С этого дня голландец присмирел и перестал делать замечания Саше, видимо решив, что уж лучше пусть живым останется он, чем кулики. И вообще спонсор обходил и Сашу и сортир стороной. А в тех случаях, когда ему приходилось пользоваться этим заведением, ревнитель природы опасливо
приближался к домику и еще издали вопрошал на плохом русском языке:
— Александр, вы здесь?
И вот теперь Вова, один из участников той давней советско-голландской экспедиции на Чукотку, брел где-то в Большеземельской тундре, окрикиваемый хорошо знакомым еще со студенческих лет поморником.
Некоторые морянки, за гнездами которых охотился Вова, затаивались и улетали, предварительно обгадив кладки, когда орнитолог подходил к ним вплотную. Другие незаметно сходили с гнезда заранее, замаскировав яйца серым пухом, служащим выстилкой для гнезда. Вова взял свежую кладку, запаковал ее в коробку, переложив каждое яйцо мхом, и вернулся в лагерь. Там, поглядывая на далекий скалистый кряж, над которым кружилась пара сапсанов, Вова обработал кладки. Содержимое каждого яйца он выдул через тоненькую дырочку, просверленную в скорлупе специальным голландским сверлом — подарком, который Вова вынудил сделать спонсора на далекой Чукотке.
Вова развел сухое молоко, разболтал в нем утиные яйца, раздул тлеющий костер и приготовил омлет. Он пообедал, собрал палатку и рюкзак, взгромоздил поклажу себе на спину и направился к стационару. Очередная двухнедельная вылазка в тундру кончилась.
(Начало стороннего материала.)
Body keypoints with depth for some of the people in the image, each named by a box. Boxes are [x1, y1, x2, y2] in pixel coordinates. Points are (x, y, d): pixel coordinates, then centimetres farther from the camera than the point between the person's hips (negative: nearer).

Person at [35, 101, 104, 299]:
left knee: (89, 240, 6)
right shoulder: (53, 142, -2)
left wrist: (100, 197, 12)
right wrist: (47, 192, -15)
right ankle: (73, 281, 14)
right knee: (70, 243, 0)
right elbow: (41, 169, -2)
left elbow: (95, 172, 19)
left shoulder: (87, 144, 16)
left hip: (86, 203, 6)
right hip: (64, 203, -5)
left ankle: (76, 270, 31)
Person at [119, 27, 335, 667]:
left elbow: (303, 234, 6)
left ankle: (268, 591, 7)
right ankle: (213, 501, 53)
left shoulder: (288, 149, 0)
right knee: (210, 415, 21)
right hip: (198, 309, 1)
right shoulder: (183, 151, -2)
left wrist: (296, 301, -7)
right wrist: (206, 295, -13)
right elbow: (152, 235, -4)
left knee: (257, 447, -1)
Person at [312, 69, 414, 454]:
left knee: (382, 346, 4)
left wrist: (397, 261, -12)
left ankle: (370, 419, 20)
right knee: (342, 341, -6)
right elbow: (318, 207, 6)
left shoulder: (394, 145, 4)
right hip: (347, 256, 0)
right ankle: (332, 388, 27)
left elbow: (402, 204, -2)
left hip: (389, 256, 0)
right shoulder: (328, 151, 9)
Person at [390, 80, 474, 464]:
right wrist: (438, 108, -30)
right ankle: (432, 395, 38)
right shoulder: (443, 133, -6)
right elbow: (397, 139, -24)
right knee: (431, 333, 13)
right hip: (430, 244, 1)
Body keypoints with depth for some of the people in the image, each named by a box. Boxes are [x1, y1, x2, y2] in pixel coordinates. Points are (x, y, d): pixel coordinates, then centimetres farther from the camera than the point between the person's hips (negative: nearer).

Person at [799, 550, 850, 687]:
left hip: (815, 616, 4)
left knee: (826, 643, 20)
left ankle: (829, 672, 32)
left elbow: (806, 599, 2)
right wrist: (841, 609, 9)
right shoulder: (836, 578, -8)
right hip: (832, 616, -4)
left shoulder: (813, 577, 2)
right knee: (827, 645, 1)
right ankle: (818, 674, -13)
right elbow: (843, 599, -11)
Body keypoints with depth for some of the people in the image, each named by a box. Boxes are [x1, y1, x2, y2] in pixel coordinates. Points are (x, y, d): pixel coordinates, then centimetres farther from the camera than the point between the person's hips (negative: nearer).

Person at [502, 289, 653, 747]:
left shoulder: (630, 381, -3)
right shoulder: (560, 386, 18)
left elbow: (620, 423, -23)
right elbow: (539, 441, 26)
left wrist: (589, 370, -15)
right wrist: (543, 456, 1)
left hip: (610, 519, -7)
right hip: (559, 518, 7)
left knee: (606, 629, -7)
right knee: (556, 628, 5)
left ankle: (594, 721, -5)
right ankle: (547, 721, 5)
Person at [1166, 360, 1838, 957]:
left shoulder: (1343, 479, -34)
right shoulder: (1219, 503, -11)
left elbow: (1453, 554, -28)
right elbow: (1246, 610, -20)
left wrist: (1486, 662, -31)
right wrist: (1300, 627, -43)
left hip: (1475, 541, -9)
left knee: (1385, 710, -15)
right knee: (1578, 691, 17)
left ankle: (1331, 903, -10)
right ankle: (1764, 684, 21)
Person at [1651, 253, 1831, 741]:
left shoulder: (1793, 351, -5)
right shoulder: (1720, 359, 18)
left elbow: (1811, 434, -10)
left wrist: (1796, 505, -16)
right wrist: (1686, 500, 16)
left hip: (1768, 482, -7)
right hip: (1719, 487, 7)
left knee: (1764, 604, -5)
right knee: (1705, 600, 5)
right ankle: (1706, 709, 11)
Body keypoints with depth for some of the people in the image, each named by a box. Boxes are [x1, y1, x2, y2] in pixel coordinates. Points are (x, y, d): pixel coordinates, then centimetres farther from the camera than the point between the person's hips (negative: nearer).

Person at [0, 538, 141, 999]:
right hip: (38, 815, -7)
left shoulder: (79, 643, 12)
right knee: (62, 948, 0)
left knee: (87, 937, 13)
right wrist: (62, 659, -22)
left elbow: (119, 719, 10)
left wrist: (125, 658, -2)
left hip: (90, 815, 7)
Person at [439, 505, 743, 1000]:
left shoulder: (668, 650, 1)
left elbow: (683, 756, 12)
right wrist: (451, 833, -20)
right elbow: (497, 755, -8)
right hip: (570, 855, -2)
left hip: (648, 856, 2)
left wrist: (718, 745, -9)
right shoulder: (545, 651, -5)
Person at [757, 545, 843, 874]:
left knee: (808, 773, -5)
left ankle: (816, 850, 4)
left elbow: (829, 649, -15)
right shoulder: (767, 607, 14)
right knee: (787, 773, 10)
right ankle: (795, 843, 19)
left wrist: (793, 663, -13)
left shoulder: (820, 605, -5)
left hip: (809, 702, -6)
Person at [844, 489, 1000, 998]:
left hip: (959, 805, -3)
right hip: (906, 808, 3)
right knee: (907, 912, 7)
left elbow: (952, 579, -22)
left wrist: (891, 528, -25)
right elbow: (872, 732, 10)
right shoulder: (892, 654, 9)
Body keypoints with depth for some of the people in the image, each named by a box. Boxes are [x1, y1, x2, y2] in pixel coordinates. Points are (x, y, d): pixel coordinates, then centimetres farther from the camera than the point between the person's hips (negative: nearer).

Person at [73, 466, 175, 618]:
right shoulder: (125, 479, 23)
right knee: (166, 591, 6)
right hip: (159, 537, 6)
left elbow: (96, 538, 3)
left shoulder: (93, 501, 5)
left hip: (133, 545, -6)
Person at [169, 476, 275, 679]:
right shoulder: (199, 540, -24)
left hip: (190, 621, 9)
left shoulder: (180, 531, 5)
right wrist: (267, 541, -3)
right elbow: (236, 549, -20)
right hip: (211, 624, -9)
Облака разошлись, и выглянуло солнце. Над ивовыми кустами взлетела, мелькнув охристым хвостом, варакушка. Тихонько верещали потревоженные тяжелой поступью орнитолога белохвостые песочники, сдержанно и глуховато покрякивали взлетающие турухтанихи. Как заводящийся мотоцикл, заорала самка белой куропатки и, распластавшись и чертя крыльями по земле, неспешно побежала прочь. Вова пошел медленнее и вскоре обнаружил несколько затаившихся цыплят — причину ее шумного поведения.
За десять лет полевых работ Вова знал эти места гораздо лучше геологов, лучше ненцев, большая часть которых проводила жизнь на участке тундры площадью десять на десять километров, и, конечно, лучше шахтеров, которые на мотоциклах и самодельных вездеходах — «каракатицах» — выбирались в субботу из поселка к ближайшей речке, где пили, мерзли, так как не умели разводить костры из сушняка карликовой ивы, ловили рыбу хариус и, таким образом отдохнув, в воскресенье вечером возвращались домой, чтобы в понедельник с утра снова погрузиться под землю.